Happy and obscene Family Snaps from what has always been for me John Waters' crowning achievement, Female Trouble released in 1973, and still going strong with this elegant and voluptuously bonused new 4K transfer on Criterion Blu-ray.
The only concession Waters makes to modern taste this year is to give all these originally 16mm full camera aperture early Baltimore epics the "modern" twist of minimal widescreen with a 1.66 ratio mask. I recall seeing this originally on first Oz release in Adelaide mid-1976 at a then fleapit, the Roma in Hindley St when then indie distrib Eric Dare brought it in to debut Waters to an unsuspecting public. Pink Flamingoes which accompanied it to the censor's office was banned outright and remains so but somehow, "mysteriously", a complete, uncut VHS tape copy of it started doing the rounds ca. 1983 and despite subsequent re-banning of that fragrant work, the source still survives.

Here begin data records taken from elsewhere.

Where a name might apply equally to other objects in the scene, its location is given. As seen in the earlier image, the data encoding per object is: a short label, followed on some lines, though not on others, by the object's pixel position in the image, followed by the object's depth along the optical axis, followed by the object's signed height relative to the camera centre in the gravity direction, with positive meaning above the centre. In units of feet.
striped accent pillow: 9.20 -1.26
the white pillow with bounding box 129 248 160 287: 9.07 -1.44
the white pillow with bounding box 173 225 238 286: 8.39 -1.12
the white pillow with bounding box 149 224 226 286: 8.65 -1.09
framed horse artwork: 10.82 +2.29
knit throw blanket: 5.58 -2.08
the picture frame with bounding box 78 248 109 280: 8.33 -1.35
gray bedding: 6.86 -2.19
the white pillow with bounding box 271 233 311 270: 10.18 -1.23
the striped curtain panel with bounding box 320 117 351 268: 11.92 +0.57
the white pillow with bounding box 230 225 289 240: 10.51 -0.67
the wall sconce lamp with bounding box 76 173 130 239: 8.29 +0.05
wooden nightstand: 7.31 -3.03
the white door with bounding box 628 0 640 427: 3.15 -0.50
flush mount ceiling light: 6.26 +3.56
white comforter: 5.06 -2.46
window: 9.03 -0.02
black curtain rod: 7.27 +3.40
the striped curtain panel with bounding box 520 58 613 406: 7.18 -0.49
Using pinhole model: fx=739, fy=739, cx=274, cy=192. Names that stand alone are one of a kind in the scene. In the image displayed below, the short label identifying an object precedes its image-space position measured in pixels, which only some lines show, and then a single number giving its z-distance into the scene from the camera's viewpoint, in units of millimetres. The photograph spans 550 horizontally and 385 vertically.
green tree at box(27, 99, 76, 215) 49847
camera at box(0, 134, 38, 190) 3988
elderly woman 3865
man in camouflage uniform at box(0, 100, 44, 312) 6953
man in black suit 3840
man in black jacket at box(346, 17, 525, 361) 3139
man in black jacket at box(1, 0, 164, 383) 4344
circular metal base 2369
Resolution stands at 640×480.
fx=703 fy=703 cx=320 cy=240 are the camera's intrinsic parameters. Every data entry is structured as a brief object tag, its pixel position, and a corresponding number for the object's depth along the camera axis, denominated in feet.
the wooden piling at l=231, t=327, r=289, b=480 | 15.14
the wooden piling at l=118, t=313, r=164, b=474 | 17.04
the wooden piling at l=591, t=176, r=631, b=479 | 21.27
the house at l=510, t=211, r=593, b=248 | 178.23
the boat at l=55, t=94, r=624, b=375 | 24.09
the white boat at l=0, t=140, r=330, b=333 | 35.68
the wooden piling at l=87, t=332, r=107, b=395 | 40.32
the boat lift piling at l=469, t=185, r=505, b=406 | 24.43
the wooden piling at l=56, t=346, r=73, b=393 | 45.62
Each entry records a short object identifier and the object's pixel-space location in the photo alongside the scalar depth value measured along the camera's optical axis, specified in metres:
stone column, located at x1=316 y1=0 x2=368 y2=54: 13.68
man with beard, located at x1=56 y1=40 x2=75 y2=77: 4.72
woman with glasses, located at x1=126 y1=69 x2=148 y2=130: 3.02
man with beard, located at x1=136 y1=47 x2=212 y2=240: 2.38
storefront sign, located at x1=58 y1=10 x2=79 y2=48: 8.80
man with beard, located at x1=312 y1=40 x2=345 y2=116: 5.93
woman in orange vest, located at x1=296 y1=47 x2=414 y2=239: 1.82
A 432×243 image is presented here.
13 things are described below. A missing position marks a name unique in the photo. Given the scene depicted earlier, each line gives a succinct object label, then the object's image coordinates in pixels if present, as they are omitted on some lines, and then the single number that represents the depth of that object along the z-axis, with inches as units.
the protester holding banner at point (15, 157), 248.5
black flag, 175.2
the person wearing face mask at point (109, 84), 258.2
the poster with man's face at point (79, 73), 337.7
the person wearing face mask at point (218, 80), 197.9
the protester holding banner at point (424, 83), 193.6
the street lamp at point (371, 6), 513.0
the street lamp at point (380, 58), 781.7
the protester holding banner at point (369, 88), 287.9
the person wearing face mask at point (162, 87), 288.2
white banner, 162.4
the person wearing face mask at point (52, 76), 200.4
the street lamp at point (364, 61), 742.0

Female Trouble is surely a supreme Valentine to the matchless Divine, and her alter ego, Glen Milstead. Indeed, this picture features both personae in a single scene depicting Divine's rape by herself (as Milstead with a rear shot showing his skid marked underpants humping up and down, an image which poetically evokes a modern day parallel of what Trump is doing to America). This of course leads to the inevitable birth of their half-witted baby, Taffy, in a bathtub, played at later ages to the dysfunctional hilt by the great Mink Stole.
Indeed, further, the Gang's All Here including Edith Massey, and a young Michael Potter whose death defying singing asshole sequence in Flamingoesis probably one of the three things that keeps that picture banned in Oz. Everybody who was anybody in the Baltimore pre-punk Trash scene is in this picture. And the sensibility of total defiance to bourgeois hypocrisy and morality holds strong, a perfect position, I suggest for contemporary American youth who are seeking ways to give Trump and the American Establishment the giant "fuck you".
I was always sorry to see Waters go soft, after Polyester. But we all grow older if not wiser, and he certainly donates hours of very recently recorded commentary, interviews and fun to this colossal disc. Almost as Colossal as the great Dawn Davenport herself.